**ASSIGNMENT**:
Reproduce the rows verbatim, beginning at the line that contains "Reading left to" and stopping after the line that contains "13:00, 14:00, 15:00". Leave the pictures out of your reply.

**TASK INPUTS**:

Start of Block

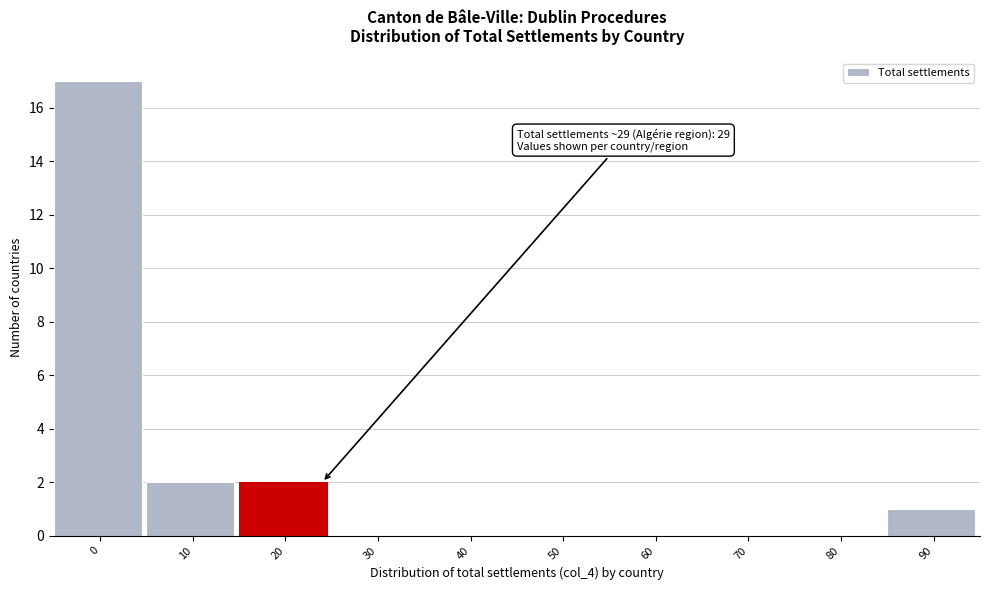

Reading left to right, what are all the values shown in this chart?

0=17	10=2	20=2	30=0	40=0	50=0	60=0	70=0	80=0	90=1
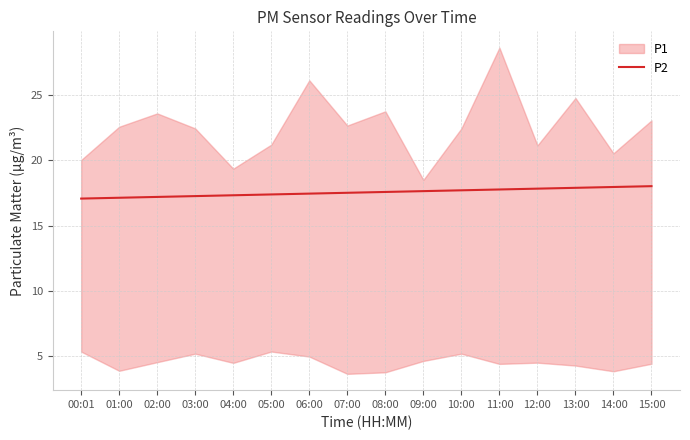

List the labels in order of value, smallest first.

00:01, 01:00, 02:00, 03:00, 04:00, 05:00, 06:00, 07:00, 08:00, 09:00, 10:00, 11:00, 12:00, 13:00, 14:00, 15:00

End of Block
Start of Block

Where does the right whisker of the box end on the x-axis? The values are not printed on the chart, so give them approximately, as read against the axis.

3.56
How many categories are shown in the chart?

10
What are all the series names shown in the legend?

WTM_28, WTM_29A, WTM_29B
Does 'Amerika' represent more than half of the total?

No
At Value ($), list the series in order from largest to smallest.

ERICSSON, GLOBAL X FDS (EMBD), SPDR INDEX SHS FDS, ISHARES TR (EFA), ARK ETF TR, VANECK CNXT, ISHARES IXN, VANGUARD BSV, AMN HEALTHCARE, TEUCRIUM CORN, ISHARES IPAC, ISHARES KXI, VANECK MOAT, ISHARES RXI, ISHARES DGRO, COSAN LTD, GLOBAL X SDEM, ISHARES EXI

End of Block
Start of Block

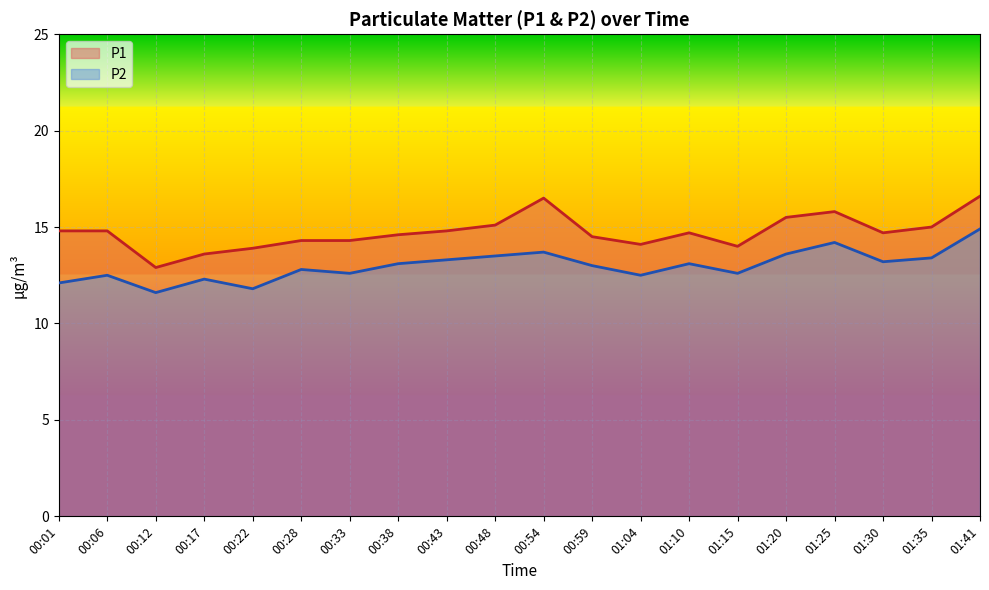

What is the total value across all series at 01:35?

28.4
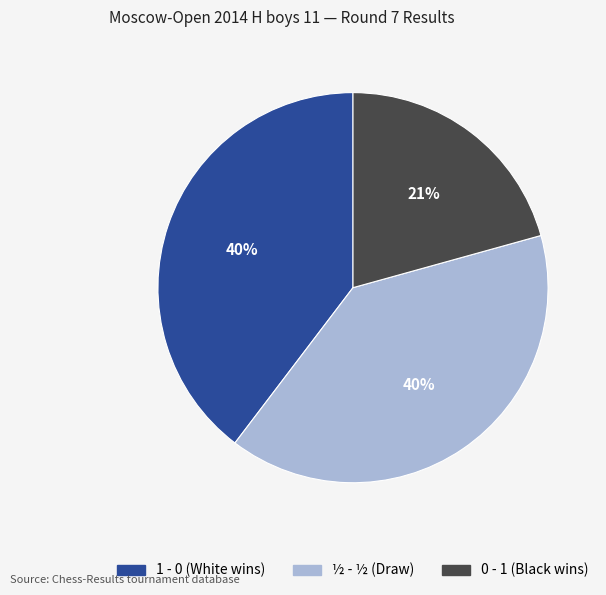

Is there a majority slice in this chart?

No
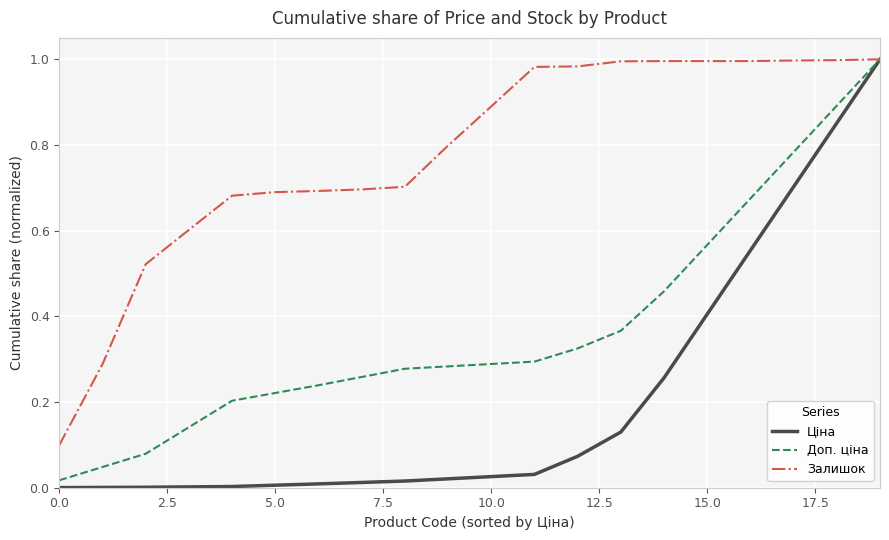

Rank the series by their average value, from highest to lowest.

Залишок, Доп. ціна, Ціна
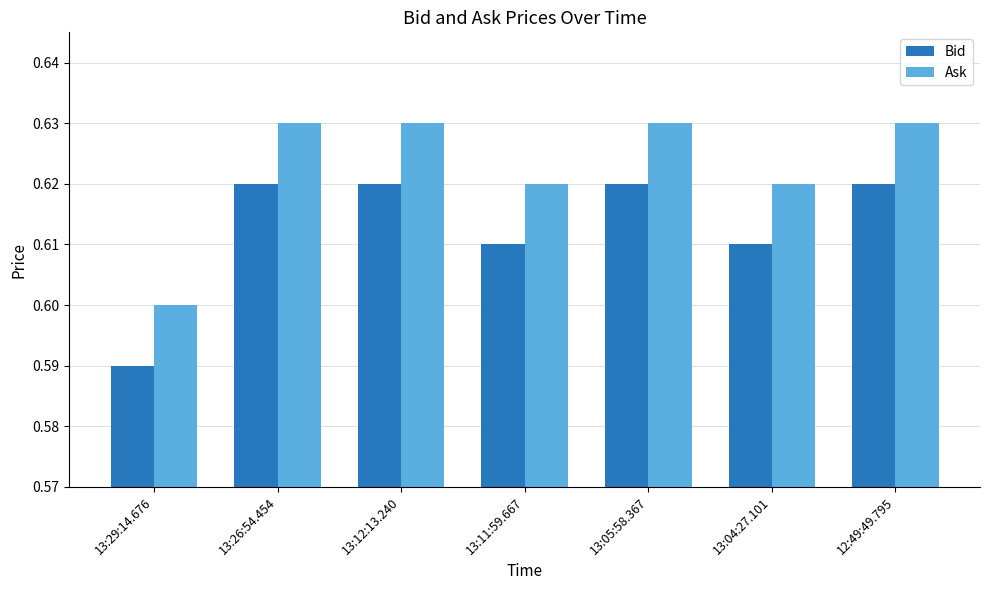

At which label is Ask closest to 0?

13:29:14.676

End of Block

**ANSWER TO THE EXERCISE**:
Reading left to right, what are all the values shown in this chart?

0=17	10=2	20=2	30=0	40=0	50=0	60=0	70=0	80=0	90=1

List the labels in order of value, smallest first.

00:01, 01:00, 02:00, 03:00, 04:00, 05:00, 06:00, 07:00, 08:00, 09:00, 10:00, 11:00, 12:00, 13:00, 14:00, 15:00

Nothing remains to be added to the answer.